Listed entries

□ □ □ □ □

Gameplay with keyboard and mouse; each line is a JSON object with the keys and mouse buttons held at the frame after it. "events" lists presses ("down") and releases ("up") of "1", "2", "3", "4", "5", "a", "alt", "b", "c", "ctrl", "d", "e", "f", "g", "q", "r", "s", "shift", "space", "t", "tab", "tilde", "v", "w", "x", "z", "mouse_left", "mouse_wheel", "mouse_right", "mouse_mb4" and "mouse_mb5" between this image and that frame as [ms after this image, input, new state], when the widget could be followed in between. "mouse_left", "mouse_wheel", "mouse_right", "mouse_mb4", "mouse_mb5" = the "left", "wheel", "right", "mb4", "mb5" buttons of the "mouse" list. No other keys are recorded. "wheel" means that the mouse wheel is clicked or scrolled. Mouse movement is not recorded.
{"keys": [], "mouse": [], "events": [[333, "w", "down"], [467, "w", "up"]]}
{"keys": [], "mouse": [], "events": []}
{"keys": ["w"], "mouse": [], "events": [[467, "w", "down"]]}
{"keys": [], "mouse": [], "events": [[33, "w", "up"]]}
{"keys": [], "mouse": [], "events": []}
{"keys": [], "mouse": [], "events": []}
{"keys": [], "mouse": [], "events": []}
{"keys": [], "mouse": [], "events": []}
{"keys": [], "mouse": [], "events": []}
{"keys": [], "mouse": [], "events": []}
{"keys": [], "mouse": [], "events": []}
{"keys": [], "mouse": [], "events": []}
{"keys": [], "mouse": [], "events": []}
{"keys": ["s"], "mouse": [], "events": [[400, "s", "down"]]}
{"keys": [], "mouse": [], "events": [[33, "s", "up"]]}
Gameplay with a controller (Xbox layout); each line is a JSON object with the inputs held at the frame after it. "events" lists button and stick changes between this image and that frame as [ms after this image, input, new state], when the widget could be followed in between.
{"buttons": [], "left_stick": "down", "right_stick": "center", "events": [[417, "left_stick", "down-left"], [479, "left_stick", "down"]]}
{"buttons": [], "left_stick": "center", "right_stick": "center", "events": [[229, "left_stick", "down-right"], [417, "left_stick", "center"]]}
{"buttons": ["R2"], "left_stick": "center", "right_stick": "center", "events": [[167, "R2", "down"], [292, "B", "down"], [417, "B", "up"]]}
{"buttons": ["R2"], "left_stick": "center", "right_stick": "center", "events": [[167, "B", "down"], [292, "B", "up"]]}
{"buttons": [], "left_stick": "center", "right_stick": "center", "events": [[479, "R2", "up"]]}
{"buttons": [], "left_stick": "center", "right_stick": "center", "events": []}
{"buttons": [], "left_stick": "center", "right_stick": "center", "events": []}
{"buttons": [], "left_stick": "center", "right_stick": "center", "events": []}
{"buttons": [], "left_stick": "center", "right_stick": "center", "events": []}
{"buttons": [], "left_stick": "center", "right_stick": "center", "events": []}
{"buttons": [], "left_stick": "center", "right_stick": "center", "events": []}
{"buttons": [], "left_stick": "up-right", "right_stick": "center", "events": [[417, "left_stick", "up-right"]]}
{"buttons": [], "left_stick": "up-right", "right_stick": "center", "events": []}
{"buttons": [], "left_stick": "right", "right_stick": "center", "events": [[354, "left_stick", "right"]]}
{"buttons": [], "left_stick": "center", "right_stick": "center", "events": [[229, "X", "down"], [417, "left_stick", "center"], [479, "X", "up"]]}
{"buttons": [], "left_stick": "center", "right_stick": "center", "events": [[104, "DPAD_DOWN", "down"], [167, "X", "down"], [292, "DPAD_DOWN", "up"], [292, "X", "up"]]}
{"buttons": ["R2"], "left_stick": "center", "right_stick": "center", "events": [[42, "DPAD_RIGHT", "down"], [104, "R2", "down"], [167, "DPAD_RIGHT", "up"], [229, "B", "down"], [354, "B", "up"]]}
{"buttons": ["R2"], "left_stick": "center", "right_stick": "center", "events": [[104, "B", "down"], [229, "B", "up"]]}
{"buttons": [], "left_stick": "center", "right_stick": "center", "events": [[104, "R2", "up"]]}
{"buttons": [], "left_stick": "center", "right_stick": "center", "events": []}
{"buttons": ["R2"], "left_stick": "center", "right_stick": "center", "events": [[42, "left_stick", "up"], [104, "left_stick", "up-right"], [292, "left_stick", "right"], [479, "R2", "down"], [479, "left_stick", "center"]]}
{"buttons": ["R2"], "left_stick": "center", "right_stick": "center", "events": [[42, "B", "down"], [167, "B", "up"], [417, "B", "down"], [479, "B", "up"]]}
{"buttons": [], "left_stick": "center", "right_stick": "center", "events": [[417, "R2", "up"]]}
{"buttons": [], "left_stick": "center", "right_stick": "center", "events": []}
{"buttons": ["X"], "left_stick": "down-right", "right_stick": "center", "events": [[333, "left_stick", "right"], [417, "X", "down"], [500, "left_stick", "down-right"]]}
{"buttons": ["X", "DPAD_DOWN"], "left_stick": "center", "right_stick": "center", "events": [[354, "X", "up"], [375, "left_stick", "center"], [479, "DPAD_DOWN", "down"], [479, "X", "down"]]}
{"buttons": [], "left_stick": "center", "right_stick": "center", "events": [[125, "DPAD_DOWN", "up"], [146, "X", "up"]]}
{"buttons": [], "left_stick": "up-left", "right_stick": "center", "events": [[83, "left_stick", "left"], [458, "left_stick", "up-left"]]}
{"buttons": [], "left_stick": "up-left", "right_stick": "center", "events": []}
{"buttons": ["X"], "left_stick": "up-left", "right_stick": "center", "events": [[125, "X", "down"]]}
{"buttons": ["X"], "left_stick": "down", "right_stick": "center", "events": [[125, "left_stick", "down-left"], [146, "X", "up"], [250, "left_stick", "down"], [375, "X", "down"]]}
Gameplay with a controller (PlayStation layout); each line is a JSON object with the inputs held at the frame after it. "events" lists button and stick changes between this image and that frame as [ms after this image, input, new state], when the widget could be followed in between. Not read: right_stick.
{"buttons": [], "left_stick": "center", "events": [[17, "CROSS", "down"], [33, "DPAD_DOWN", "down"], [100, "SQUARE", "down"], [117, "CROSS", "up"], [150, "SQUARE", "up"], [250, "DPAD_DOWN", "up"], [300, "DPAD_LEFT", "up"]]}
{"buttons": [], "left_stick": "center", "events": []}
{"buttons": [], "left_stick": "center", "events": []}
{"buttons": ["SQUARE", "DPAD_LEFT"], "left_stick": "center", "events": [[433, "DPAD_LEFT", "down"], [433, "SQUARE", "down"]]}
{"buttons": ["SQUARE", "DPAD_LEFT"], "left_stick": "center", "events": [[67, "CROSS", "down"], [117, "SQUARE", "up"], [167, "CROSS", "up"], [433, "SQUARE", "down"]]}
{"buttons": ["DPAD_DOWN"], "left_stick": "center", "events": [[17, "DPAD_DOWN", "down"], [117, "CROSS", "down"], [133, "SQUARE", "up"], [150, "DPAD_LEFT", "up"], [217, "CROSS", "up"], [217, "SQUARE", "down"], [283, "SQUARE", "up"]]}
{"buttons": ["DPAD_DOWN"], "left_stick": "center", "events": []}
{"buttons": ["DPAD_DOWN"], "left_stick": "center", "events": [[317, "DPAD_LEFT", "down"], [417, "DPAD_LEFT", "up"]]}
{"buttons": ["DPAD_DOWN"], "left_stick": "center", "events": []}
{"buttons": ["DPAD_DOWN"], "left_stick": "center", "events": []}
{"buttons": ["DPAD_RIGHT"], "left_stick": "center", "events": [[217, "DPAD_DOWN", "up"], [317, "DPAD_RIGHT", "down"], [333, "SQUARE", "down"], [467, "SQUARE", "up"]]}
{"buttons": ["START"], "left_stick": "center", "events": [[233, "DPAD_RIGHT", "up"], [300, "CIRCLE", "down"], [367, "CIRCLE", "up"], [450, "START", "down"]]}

□ □ □ □ □

Task prompt
Scan the entries above for the word "SQUARE" and collect each line holding it.

Your response
{"buttons": [], "left_stick": "center", "events": [[17, "CROSS", "down"], [33, "DPAD_DOWN", "down"], [100, "SQUARE", "down"], [117, "CROSS", "up"], [150, "SQUARE", "up"], [250, "DPAD_DOWN", "up"], [300, "DPAD_LEFT", "up"]]}
{"buttons": ["SQUARE", "DPAD_LEFT"], "left_stick": "center", "events": [[433, "DPAD_LEFT", "down"], [433, "SQUARE", "down"]]}
{"buttons": ["SQUARE", "DPAD_LEFT"], "left_stick": "center", "events": [[67, "CROSS", "down"], [117, "SQUARE", "up"], [167, "CROSS", "up"], [433, "SQUARE", "down"]]}
{"buttons": ["DPAD_DOWN"], "left_stick": "center", "events": [[17, "DPAD_DOWN", "down"], [117, "CROSS", "down"], [133, "SQUARE", "up"], [150, "DPAD_LEFT", "up"], [217, "CROSS", "up"], [217, "SQUARE", "down"], [283, "SQUARE", "up"]]}
{"buttons": ["DPAD_RIGHT"], "left_stick": "center", "events": [[217, "DPAD_DOWN", "up"], [317, "DPAD_RIGHT", "down"], [333, "SQUARE", "down"], [467, "SQUARE", "up"]]}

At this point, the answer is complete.